It was at this point that my hosts sprang a bit of a surprise on me.
“Now we would like to ask you some questions, since you have been asking us so many questions,” the priest’s wife said.
“Sure, go ahead.”
“Why are you here?”
“I’m here as a diplomat seeking a treaty with your country.”
“That can’t be the full story.”
“I’m not sure what you mean. That is my purpose here.”
“We make treaties pretty easily. You saw how quickly we were able to work things out with the Fremen, and things are proceeding pretty rapidly with the Western Forest people as well. There will soon be two whole treaties conducted from scratch in the time that it takes you to negotiate one treaty. Clearly something more is going on.”
I was admittedly a bit caught off guard by this question.
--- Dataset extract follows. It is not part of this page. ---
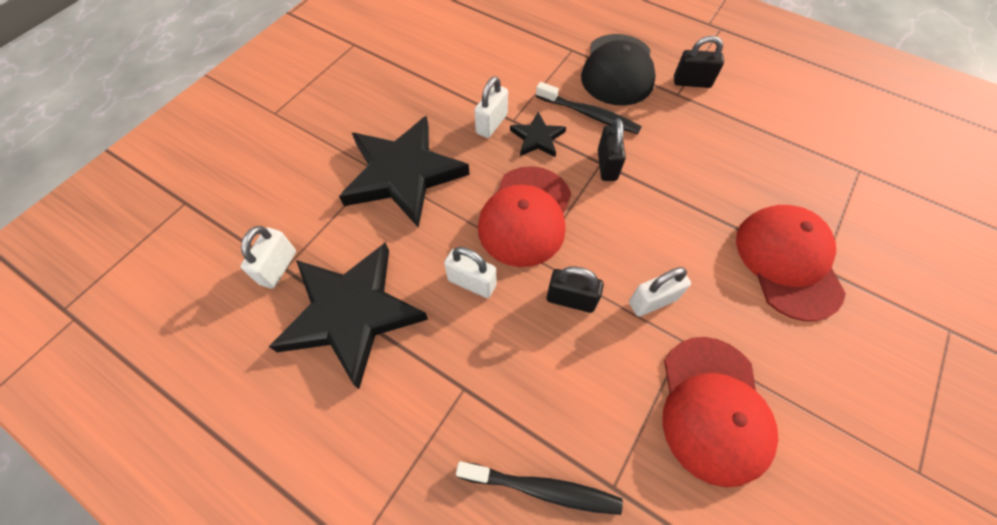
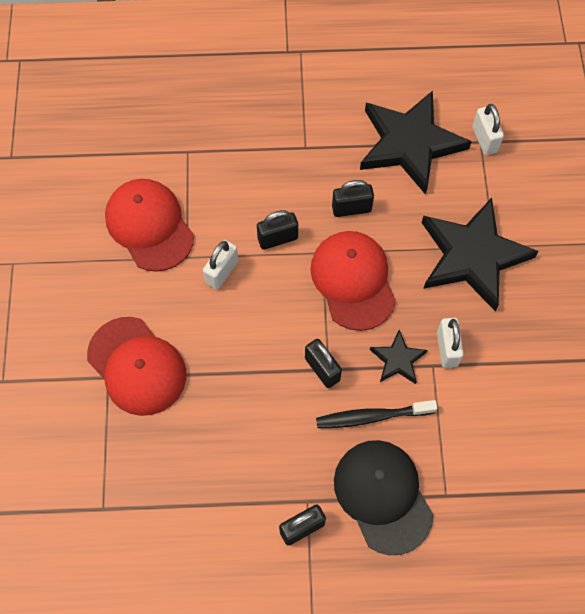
camera: 145 degrees right, 5 degrees up
white padlock [444,247,496,298] -> black padlock [332,180,374,217]
black toothbrush [456,461,623,515] -> none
I had not taken the Bravians to be a people who were all that subtle in their recognition of other people and their intentions. In fact, among the most cherished thoughts I held about the Bravians is that they were a bit dense about such matters. When startling insight was combined with their characteristic blunt honesty, it was a bit hard to remain as diplomatic as I wished. “I suppose you are right that there is more going on.”
“Like what?” the priest chimed in. “We know that you are neighbors of the _________, and by our knowledge you too have had problems like we have with their surprise attacks and all. What we don’t know is the way you feel about Bravian ways.”
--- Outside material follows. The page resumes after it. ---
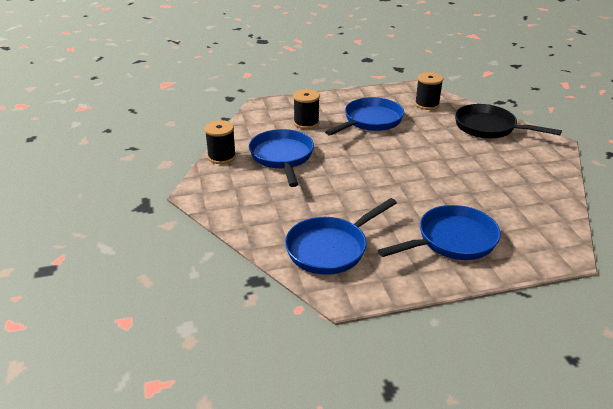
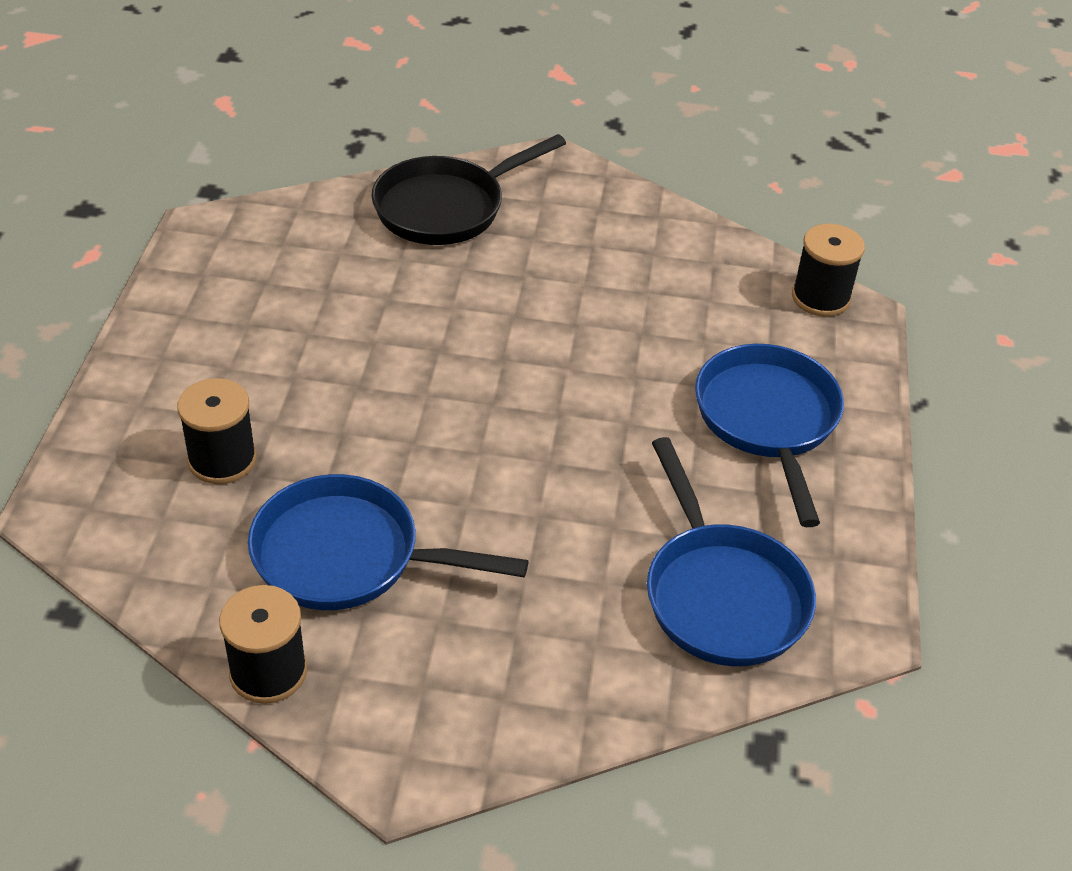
camera: 70 degrees left, 10 degrees up
blue pan [325,97,404,135] -> none
black spool [415,72,443,110] -> black spool moved to [792,224,865,317]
“I’m not sure what you mean by that.”
“Let’s be direct,” the priest said. “I’ve traveled to your country before, and I can explain what it was like. Our ship was put in quarantine and the people on our ship were not allowed shore leave during the time we were docked at your country. I had plenty of reading and studying I was doing on the ship when I wasn’t keeping track of the containers moving on and off of the boat at the dock, so it didn’t bother me as much, but the people I was with on the boat hated stopping at your ports because so few people got to even go on the dock like I did. This is not the behavior of a friendly nation, and people here judge your nation as unfriendly, even if they do not see you as an enemy.”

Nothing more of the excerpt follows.